売上区分別の売上状況は、構成比が「業務用」70.8%、「宅配」14.8%、「POS」14.1%、「卸その他」0.3%となった。セグメントは酒類販売事業の単一セグメント。通期の業績と前期実績値との差異については、「2月からの新型コロナウイルス感染症の拡大ならびに自粛等の感染拡大防止策の実施に伴い、売上高の見込が減少した影響により、経費削減等に取り組んだものの人件費及び外形標準課税等の固定費を吸収できず前年実績を下回った」としている。
「業務用」の売上高は、0.7%減の768億6,100万円となった。顧客数は、新規顧客の獲得件数の増加などにより前年同期の実績を上回って推移した。客単価は、2月から3月にかけての料飲店、ホテル等の自粛や休業が相次いだことで注文量が大幅に減少し、前年同期の実績を下回った。商品群では、ハイボール市場の需要が高まっているウイスキーが、国産ウイスキーの原材料不足による生産量が減少しているものの、輸入ウイスキーでカバーすることにより引き続き伸張している。また高価格帯を中心としたスパークリングワインが伸長した。
「宅配」の売上高は、0.1%減の160億円となった。消費税率引き上げ前の駆け込み需要の取り込みや、また2月からの新型コロナウイルスの感染拡大防止策の実施に伴う在宅勤務や外出自粛による家庭内消費の増加に伴い配達体制の確保に努めたことで顧客数は前年同期を上回った。客単価は、6月から7月にわたる天候不順により飲料需要が伸び悩んだことや、消費税率の引き上げ後の反動、また3月における花見や納会等の自粛の影響により前年同期を下回った。
「POS」の売上高は、1.5%増の152億円となった。

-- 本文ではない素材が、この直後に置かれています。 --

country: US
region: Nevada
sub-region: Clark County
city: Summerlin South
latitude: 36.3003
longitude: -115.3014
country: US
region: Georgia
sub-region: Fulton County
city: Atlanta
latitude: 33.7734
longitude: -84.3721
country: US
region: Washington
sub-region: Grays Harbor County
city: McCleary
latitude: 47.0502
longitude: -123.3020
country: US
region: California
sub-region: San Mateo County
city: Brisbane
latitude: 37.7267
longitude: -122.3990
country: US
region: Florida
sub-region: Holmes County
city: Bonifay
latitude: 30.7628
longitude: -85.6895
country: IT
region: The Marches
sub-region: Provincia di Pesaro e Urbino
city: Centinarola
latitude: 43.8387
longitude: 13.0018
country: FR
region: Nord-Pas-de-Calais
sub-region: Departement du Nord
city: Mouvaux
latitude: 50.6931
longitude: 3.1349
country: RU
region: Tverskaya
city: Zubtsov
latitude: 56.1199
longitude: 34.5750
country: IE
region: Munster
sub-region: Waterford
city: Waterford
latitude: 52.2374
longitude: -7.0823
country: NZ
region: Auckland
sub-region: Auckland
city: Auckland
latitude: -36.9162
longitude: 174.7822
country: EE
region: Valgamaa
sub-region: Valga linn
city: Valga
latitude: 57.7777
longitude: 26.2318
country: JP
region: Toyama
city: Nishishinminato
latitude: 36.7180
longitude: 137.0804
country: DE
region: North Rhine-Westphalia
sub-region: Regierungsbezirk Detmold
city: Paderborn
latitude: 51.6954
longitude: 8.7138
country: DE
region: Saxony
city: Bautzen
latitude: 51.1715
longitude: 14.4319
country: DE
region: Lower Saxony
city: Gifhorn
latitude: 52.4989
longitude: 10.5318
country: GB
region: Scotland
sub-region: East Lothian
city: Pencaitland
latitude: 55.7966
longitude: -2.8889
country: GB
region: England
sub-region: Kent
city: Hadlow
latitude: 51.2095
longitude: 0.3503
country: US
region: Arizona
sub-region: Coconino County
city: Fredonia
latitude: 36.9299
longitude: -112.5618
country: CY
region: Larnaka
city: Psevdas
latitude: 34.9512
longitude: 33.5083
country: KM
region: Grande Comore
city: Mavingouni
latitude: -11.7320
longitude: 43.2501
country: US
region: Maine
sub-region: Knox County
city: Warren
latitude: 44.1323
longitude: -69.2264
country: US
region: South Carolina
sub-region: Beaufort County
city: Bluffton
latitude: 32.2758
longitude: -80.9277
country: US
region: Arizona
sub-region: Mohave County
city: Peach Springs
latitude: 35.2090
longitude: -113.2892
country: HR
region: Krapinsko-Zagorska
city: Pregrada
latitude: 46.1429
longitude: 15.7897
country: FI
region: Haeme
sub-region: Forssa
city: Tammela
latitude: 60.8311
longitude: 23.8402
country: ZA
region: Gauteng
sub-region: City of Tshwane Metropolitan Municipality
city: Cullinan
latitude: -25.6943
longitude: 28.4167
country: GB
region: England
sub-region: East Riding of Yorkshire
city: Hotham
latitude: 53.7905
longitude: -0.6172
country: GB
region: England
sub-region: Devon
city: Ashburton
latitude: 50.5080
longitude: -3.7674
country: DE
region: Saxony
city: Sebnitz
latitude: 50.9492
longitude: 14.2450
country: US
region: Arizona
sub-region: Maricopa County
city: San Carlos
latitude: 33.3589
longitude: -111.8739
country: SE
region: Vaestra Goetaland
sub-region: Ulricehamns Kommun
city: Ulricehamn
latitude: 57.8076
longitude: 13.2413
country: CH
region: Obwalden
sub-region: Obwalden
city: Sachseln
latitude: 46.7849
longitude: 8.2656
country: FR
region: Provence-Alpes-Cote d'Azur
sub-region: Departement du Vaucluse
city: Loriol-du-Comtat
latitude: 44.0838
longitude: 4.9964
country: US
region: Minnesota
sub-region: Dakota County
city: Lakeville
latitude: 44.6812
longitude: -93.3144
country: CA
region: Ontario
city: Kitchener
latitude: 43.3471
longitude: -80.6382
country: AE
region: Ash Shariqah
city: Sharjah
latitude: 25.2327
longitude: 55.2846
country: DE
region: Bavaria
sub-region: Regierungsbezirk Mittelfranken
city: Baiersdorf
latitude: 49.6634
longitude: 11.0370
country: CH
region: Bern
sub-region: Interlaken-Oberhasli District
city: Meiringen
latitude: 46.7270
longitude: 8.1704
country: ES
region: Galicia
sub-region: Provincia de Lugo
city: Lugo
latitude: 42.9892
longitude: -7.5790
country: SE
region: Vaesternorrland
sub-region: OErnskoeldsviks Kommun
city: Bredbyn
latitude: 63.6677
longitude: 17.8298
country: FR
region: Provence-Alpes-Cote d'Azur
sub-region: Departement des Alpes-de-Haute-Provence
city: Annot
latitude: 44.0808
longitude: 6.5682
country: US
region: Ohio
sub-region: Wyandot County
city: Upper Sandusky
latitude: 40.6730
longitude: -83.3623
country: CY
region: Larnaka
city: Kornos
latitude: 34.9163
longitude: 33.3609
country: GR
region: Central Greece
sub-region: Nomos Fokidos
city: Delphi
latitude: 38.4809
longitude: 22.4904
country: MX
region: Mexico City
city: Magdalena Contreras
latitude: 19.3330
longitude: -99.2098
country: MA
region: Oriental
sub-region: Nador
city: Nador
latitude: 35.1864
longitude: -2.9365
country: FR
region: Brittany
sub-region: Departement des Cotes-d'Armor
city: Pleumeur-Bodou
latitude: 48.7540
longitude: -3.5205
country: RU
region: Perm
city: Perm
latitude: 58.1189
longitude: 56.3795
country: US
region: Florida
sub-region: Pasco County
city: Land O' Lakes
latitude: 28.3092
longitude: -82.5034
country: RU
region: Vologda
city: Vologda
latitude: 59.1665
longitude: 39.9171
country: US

消費税率の引き上げ後の反動や10月の台風19号による関東全店休業などの影響はあったものの、2月からの新型コロナウイルスの感染拡大防止策の実施に伴う在宅勤務や外出自粛による巣ごもり消費の影響から顧客数は前年同期を上回った。客単価は、値ごろ感のあるワインや高額な国産ウイスキーを中心に販売が好調で前年同期と同推移となった。
今後の見通しについては、「現状国内においても新型コロナウイルス感染者数は増加し、終息時期を見通すことは難しく、酒類を提供している料飲店等においても、営業時間の短縮や休業を余儀なくされている状況が続き、平時の状況まで回復する見通しを立てることが、非常に困難な状況となっている」とし、「未定」としている。